The DomPost Monday led its World section with the headline ObamaMania: Cult-style fervour and fainting at Obama rallies comes under fire.. Big above-the-fold placement with lots of art, it was presented as a big deal and worthy of serious attention. Looking a little closer, it just started to look like a beat-up.
It’s a Sunday Telegraph story – you can read the original online – subedited to about two-thirds the original length but keeping the original’s tone. The guts of the story is in the lede:
…for a growing number of Barack Obama sceptics, there is something disturbing about the adulation with which [he] is greeted as he campaigns for the White House – unnervingly akin to the hysteria of a cult, or the fervour of a religious revival.
It goes on to present evidence that the Obama campaign is on the brink of becoming a cult. Among this damning evidence:
- large numbers of people wait in line to see him!

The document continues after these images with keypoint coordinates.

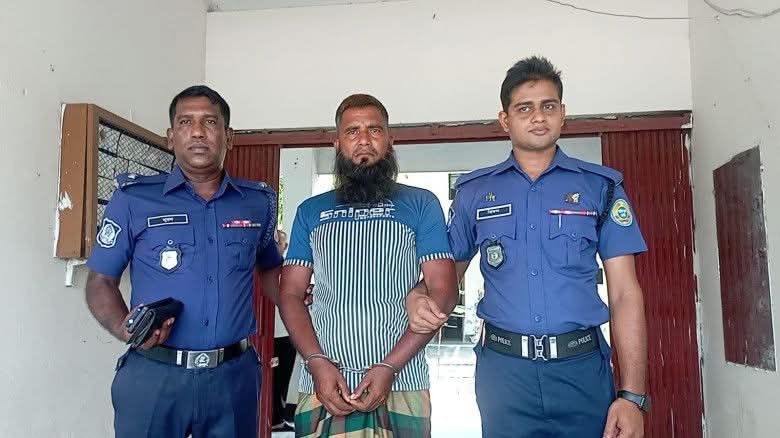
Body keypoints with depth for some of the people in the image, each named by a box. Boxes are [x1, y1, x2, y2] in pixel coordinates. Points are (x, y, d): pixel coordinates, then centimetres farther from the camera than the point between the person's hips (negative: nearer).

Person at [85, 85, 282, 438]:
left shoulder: (259, 201, 5)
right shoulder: (134, 198, -2)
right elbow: (101, 281, 3)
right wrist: (125, 329, -15)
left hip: (234, 375, 3)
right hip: (153, 375, -2)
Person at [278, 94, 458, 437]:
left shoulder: (421, 204, 3)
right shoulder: (310, 212, 10)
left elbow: (443, 292, -3)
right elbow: (290, 294, 7)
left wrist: (390, 367, -12)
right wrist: (316, 362, -9)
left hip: (402, 385, -1)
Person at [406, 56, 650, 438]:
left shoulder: (601, 187, 3)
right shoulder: (474, 191, 6)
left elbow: (625, 293, 0)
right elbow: (450, 269, 15)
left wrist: (632, 395, -7)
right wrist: (418, 297, -8)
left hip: (582, 367, 0)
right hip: (504, 368, 1)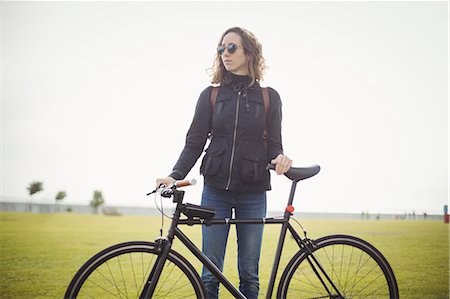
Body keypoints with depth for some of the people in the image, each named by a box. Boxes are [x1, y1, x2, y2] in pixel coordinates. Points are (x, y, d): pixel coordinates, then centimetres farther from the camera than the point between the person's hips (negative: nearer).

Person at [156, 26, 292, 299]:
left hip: (253, 194, 0)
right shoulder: (211, 95, 7)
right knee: (210, 273, 2)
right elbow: (194, 142, 3)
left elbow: (273, 144, 5)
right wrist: (176, 175, -13)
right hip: (216, 191, 1)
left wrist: (279, 159, -18)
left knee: (249, 273, 6)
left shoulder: (269, 97, 5)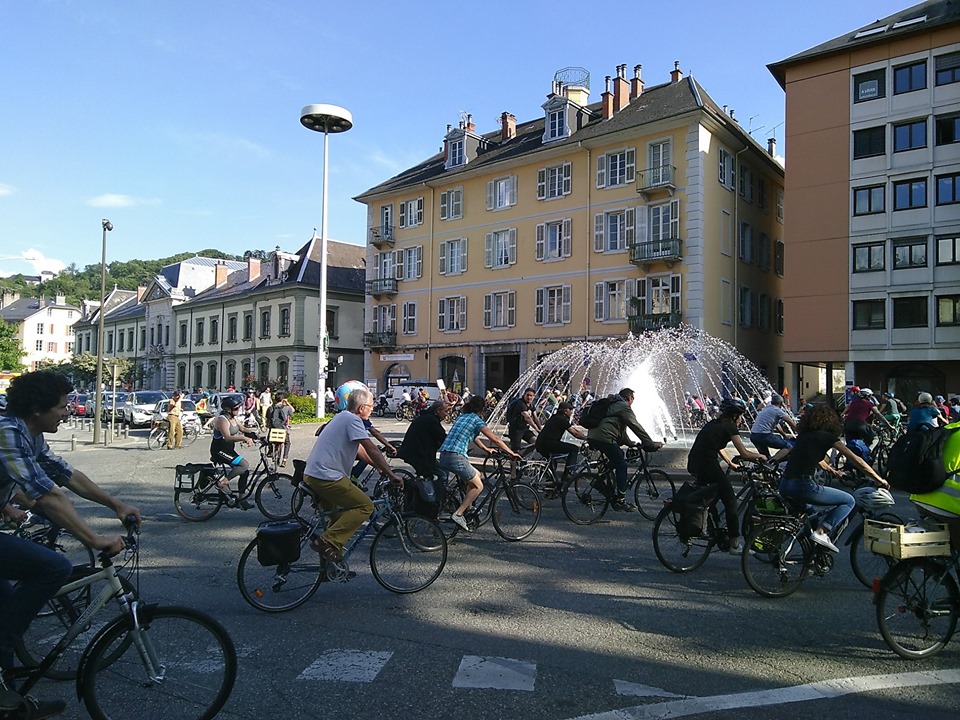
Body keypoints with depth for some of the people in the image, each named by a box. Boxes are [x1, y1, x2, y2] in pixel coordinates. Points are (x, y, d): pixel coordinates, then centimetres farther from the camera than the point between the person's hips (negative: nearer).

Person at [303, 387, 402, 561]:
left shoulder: (342, 417, 20)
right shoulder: (352, 420, -11)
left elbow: (361, 449, 27)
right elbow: (372, 450, -16)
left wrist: (380, 466, 27)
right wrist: (392, 475, -13)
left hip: (311, 474, 11)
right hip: (326, 477, -11)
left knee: (337, 513, 25)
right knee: (365, 506, -8)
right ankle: (327, 542, -12)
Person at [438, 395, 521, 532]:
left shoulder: (462, 417, 22)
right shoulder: (476, 419, -2)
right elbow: (495, 440, -3)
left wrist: (486, 449, 48)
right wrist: (512, 453, 6)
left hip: (444, 456, 9)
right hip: (456, 457, -9)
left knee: (476, 475, 24)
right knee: (478, 486, 6)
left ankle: (468, 509, 24)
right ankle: (458, 514, -2)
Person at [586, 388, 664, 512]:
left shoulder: (613, 405, 29)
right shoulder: (624, 407, -1)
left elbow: (620, 430, 33)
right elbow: (637, 427, -6)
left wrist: (632, 444, 30)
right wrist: (651, 444, -3)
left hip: (592, 437, 10)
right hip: (604, 438, -10)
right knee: (621, 465, -3)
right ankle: (620, 501, -4)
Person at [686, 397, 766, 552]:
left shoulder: (713, 423, 22)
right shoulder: (730, 426, -1)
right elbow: (744, 453, -4)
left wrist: (732, 464, 36)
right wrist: (760, 456, 14)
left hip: (692, 464, 8)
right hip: (707, 464, -8)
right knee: (730, 500, 3)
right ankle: (735, 544, 5)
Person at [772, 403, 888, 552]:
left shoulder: (803, 435, 17)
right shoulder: (827, 437, 0)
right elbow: (857, 460, 3)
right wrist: (878, 479, 11)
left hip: (784, 486, 8)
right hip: (802, 486, -8)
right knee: (849, 501, 8)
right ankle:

- sometimes people rush the stage!
- people chant his slogan and it sounds rhythmic!
- sometimes people faint!
Yep, that sounds like a scary cult to me. Or perhaps any rock concert ever. And let’s look at the people expressing concern in this article, in order of appearance:
- Joe Klein (a Clinton-linked “fake liberal“)
- “a senior Obama official, who would talk only on condition of anonymity” (mm-hmmm)
- “Dr Sean Wilentz, a Princeton historian and stern critic of the current administration of George W.Bush” (according to Wikipedia, a family friend of Bill Clinton – see also this and this)
- “New York Times columnist David Brooks” (who is always wrong)(see also this)
It doesn’t come to much. This is an attempt to spin enthusiasm into a scary “cult of personality” charge, using lots of loaded terminology like “messiah” and “hysteria”. And is it really that hard to think of reasons why voters would be enthusiastic about Obama – say, the fact that for the last 20 years every PotUS has been either family Clinton or family Bush? Or, the fact that Obama made his name standing against Bush and the war in Iraq when hardly anyone else was making noise? Or, just the fact that he isn’t another in a very long series of white guys?
Even the weirdest-sounding bits in this piece are just noise.
“…volunteers are schooled to avoid talking to voters about policy, and instead tell of how they “came” to Obama, just as born-again Christians talk about “coming to Jesus.”
This sounds dramatic but it’s absolutely unremarkable marketing.
A brilliant speaker, Mr Obama often uses the rhetorical trick of rapidly repeating words and slogans and using catchy phrases that tend to attract young Americans, while having very little substance.
Every politician in the US wishes they could do the same – and besides, catchy slogans can sit alongside sound policy easily enough.
Finally, 700 words into the 1,000 word piece we get someone offering the sensible counterpoint:
In Mr Obama’s defence, Robert Caro, historian and biographer of President Lyndon Johnson, said: “Today, attacks on the cult of personality seem really to mean attacks on the ability to make speeches that inspire.”
Overall it’s a pretty rubbish article. The pity is that it’s been so eagerly propagated all around the world, and of course to the usual
The author, William Lowther, is no political shill – witness this revelation of a Cheney administration attempt to spark war with Iran. But I just don’t buy that this story emerged out his journalistic instinct. He was handed a story on a plate by someone wanting to get this message into circulation. The ‘catchy slogan, no substance’ bit is perfectly on message for the Clinton campaign. Dollars to donuts this is a Clinton staffer’s PR angle.
Lowther wrote a stupid article. It certainly shouldn’t have made it into prominence in the DomPost. We deserve better from our newspaper than this nonsense dressed up as current affairs journalism.